§ SUPPLIED TEXT:
★ ★ ★ ★ ★

Today is the official launch of Windows 7 and the media coverage is surprisingly low key. From all the positive reviews it sounds like Windows 7 will do well. Microsoft seems to have removed or toned down the most annoying features of Vista; perhaps many businesses will finally take the plunge and upgrade from XP! But not me! I am going to go the Ubuntu Linux route.
I have installed various versions of Linux, Solaris, and BSD over the last 10+ years, but I have never stuck with any Windows alternative for very long. There were always installation problems, hardware driver problems, or data sharing problems, that is, until I installed Ubuntu.
My current home office computer, which does double duty as my wife’s computer, is getting a little tired. While it is not state of the art, it does have an Nvidia AGP card with dual 22” LCDs, a Firewire card for my video camera, and a one year old HP all-in-one printer/scanner/fax. When XP needed to be reinstalled earlier this year due to Windows rot, I partitioned the hard drive to make it easy to dual boot. I reinstalled XP and then Ubuntu.

★ ★ ★ ★ ★

§ SOURCE MATERIAL:
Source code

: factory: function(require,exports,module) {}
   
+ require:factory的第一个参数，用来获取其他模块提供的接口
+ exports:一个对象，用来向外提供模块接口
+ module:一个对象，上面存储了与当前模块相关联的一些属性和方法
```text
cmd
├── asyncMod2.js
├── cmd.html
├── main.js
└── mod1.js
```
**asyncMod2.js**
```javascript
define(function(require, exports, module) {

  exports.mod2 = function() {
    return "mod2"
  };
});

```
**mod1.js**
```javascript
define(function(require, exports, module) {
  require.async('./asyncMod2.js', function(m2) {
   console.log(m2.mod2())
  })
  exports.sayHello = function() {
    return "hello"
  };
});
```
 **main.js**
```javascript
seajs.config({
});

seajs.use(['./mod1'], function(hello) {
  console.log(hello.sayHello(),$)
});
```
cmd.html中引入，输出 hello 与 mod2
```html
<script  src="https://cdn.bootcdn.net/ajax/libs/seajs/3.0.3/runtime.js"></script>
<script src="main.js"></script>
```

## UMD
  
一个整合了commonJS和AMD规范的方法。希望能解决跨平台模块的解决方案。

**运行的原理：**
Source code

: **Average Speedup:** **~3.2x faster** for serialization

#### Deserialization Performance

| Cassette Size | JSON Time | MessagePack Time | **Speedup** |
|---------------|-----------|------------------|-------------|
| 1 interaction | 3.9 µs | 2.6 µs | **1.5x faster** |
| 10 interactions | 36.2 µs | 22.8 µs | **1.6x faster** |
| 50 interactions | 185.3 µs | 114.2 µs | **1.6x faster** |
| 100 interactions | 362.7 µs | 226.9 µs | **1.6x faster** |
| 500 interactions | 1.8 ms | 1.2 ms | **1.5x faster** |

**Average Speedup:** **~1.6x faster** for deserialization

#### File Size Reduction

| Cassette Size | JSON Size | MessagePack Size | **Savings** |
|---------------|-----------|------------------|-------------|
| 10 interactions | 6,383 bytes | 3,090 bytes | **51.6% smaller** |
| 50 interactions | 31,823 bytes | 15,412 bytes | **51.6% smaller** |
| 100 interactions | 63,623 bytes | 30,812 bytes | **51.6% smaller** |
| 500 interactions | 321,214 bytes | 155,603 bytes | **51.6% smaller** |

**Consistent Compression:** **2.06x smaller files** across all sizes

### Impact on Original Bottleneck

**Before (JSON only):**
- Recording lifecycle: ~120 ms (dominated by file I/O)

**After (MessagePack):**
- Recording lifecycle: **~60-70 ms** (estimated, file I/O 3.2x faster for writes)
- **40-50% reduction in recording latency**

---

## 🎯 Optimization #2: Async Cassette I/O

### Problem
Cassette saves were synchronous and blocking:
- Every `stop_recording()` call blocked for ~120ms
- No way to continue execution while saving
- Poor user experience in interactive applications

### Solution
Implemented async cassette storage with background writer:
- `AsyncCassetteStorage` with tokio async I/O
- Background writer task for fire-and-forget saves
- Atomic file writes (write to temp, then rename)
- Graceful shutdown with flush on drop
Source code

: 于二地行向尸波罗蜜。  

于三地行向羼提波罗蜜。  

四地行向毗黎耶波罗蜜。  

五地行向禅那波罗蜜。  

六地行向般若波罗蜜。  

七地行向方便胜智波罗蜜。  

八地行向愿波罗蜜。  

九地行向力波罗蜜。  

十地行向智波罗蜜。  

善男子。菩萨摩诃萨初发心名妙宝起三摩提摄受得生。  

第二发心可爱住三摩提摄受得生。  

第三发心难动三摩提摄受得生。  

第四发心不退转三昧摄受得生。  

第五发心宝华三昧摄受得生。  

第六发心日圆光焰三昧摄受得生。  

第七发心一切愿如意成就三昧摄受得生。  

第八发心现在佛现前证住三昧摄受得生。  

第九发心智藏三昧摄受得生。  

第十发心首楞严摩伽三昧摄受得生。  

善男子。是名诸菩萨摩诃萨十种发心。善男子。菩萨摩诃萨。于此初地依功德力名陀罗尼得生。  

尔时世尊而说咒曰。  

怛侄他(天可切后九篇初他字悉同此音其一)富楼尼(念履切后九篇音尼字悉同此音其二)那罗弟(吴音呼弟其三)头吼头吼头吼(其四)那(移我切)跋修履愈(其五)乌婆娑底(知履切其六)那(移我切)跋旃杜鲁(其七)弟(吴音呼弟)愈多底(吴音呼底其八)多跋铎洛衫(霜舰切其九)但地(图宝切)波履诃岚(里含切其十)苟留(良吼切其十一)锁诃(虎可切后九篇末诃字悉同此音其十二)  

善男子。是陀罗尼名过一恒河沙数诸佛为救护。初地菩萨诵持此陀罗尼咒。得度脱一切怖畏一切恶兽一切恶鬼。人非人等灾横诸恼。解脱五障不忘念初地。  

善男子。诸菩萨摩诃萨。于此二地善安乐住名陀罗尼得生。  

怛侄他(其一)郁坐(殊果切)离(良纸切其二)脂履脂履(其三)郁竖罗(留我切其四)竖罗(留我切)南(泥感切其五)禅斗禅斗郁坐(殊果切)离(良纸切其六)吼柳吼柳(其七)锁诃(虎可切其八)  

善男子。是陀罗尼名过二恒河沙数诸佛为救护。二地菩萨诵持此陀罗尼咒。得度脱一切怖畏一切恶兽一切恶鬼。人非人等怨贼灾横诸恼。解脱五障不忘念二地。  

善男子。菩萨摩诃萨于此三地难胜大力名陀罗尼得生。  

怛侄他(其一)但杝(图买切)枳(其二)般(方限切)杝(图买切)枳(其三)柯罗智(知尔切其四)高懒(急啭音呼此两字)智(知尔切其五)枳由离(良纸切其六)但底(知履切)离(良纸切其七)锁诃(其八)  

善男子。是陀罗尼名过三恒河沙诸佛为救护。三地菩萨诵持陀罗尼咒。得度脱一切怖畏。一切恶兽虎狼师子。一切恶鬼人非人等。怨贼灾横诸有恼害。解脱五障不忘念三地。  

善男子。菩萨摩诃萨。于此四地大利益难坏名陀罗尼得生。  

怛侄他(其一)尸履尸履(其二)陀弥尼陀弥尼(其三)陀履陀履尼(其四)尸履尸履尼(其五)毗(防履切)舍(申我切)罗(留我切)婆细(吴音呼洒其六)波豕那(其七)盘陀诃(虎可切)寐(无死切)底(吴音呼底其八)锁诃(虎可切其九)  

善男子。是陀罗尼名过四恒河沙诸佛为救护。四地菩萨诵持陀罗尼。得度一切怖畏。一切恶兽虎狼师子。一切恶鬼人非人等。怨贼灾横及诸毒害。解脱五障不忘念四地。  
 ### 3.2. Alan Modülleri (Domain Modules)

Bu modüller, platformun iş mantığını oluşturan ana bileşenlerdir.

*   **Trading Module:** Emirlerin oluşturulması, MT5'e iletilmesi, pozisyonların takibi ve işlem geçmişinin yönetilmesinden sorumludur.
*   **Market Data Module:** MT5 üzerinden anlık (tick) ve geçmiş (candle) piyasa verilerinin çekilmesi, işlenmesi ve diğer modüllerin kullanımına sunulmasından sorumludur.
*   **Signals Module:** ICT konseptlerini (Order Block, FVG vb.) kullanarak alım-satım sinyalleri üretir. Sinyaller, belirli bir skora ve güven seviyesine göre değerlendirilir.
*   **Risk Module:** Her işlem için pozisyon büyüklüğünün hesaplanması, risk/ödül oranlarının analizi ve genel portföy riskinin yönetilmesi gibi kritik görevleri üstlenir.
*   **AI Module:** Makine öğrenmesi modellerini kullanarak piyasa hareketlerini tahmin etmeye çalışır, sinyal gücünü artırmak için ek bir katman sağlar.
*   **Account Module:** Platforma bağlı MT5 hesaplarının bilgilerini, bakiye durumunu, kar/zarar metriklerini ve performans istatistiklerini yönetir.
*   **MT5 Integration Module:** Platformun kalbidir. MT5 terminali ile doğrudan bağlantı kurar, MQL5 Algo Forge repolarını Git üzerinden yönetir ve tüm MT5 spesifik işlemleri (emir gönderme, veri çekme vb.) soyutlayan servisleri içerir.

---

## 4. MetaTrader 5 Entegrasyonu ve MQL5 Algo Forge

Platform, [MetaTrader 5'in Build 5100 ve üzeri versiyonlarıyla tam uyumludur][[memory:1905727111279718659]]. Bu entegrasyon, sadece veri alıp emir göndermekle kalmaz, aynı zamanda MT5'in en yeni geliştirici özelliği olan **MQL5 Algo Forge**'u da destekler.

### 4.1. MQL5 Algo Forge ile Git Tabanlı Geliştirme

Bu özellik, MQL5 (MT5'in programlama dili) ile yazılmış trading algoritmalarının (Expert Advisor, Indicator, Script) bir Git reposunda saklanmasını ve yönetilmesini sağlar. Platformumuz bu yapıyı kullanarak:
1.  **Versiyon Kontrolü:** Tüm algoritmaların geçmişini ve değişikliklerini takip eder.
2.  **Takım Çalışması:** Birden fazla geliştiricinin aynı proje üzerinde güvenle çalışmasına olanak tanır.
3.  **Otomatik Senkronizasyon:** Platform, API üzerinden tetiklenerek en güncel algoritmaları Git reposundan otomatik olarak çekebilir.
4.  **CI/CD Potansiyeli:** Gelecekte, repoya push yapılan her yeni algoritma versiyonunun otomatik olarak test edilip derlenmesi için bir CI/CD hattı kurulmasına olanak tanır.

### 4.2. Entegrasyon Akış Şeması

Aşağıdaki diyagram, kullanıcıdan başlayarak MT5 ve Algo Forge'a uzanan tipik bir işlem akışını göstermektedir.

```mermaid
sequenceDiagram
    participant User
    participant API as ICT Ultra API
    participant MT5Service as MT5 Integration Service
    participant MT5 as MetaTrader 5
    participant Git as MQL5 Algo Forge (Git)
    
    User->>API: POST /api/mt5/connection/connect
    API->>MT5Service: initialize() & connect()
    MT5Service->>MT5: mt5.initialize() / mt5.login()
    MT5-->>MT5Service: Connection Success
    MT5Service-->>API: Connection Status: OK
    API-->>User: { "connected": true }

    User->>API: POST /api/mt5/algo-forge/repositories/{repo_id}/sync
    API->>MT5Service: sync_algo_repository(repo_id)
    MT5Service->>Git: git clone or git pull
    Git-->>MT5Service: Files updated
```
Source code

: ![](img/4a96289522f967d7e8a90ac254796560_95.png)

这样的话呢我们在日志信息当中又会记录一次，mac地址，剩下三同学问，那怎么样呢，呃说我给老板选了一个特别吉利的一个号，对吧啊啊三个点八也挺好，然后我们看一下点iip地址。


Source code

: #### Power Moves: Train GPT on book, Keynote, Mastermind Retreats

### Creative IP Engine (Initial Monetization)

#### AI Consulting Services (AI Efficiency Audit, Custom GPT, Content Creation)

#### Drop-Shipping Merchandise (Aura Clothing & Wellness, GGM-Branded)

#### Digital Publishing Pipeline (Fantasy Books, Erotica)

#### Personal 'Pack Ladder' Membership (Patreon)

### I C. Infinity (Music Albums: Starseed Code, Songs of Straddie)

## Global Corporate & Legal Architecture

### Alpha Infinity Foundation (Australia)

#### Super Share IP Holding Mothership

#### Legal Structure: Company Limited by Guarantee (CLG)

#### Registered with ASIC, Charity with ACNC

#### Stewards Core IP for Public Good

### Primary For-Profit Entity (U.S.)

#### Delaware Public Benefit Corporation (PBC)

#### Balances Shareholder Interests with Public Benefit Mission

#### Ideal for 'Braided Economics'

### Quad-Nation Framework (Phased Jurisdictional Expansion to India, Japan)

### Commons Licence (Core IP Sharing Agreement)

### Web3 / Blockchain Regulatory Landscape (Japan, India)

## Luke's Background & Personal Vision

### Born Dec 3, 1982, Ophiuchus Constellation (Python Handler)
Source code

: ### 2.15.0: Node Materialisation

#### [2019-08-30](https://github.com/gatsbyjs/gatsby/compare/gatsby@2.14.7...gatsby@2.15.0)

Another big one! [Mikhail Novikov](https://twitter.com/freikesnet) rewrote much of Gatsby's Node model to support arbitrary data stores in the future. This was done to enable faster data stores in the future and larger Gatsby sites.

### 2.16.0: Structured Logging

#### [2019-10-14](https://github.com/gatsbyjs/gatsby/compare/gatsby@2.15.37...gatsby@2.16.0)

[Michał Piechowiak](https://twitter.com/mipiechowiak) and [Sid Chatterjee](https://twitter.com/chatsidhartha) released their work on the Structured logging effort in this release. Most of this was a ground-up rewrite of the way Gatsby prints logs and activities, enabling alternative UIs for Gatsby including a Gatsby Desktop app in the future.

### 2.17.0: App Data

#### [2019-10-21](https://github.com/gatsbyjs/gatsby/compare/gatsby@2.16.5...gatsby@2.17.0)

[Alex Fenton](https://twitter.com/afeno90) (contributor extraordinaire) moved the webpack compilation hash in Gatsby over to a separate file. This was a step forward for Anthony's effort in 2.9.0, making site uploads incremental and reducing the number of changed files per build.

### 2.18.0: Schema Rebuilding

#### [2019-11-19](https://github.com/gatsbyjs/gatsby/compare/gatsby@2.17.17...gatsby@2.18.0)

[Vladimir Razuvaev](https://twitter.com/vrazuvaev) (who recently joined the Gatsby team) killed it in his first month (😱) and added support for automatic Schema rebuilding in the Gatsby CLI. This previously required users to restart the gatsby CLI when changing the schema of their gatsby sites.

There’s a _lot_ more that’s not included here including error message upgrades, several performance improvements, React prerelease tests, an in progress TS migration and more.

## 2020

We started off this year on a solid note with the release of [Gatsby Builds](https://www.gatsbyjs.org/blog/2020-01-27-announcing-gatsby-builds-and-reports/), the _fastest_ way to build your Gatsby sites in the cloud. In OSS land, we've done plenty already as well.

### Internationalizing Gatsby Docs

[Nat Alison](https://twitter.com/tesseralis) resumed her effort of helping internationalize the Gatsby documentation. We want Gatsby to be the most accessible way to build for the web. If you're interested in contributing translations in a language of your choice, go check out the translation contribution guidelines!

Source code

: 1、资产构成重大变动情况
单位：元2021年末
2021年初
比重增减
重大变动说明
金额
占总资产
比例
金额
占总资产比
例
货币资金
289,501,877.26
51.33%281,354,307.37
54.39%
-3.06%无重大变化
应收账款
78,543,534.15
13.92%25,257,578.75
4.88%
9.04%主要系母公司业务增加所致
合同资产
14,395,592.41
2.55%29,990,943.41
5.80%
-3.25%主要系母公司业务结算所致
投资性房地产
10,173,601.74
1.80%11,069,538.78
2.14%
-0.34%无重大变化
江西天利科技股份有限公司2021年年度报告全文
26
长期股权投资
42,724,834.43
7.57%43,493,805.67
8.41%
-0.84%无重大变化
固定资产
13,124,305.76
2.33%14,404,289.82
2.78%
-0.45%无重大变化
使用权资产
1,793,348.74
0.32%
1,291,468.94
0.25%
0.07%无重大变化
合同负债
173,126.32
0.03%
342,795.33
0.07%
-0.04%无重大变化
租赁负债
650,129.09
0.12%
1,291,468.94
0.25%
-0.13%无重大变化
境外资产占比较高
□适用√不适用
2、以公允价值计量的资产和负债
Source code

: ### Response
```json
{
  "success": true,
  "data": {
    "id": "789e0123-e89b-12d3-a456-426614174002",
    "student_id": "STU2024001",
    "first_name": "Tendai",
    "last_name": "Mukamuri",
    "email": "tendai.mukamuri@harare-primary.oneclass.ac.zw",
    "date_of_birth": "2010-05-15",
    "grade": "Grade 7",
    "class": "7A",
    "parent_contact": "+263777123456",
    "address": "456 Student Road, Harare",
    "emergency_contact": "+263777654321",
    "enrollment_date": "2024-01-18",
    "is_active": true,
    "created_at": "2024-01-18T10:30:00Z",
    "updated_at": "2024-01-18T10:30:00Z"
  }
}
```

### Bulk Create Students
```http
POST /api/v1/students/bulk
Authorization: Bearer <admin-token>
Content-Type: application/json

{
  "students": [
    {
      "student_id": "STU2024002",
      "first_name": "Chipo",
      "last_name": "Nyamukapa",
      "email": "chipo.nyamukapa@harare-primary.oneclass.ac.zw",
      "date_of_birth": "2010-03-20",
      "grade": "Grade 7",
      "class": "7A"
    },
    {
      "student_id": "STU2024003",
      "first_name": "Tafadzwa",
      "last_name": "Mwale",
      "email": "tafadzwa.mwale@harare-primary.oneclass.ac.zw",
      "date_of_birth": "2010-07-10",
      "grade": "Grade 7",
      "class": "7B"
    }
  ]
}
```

★ ★ ★ ★ ★

§ EXERCISE BRIEF:
Write the next few paragraphs of the post about choosing Ubuntu over Windows 7, starting right after its last sentence.

§ WRITTEN ANSWER:
Having read several recent reviews I must admit I was expecting a lot from Ubuntu, and it did not disappoint! It found my XP installation and offered to map My Documents for easy access. Very cool! And ALL my hardware was recognized, even the scanner and fax on the all-in-one. To enable full hardware accelerated dual head support I did need to install a closed source video driver, but it was painless with the package manager.
My wife loves card and board games, so I installed a variety of those to help introduce her to our new OS. She took right to it, and in no time had OpenOffice fired up editing a Word document on the XP partition. Firefox was easy since we already used that on XP.
I am getting ready to build a new home office computer. It will have a quad core CPU with 2×2GB of RAM to start, but I plan to add another 2×4GB next year for a total of 12GB when the 4GB modules drop in price. I plan to make use of the quad cores and all that RAM because I will no longer multi-boot; I am switching to virtualization.
I will be installing the 64bit version of Ubuntu as the only booting OS. I will attempt to use Wine for any Windows apps I must still run, but I will also enable an “XP mode” via VirtualBox. I’ve explained all this to my wife, and she is cool about it as long as she can still play Scrabble and BeJeweled.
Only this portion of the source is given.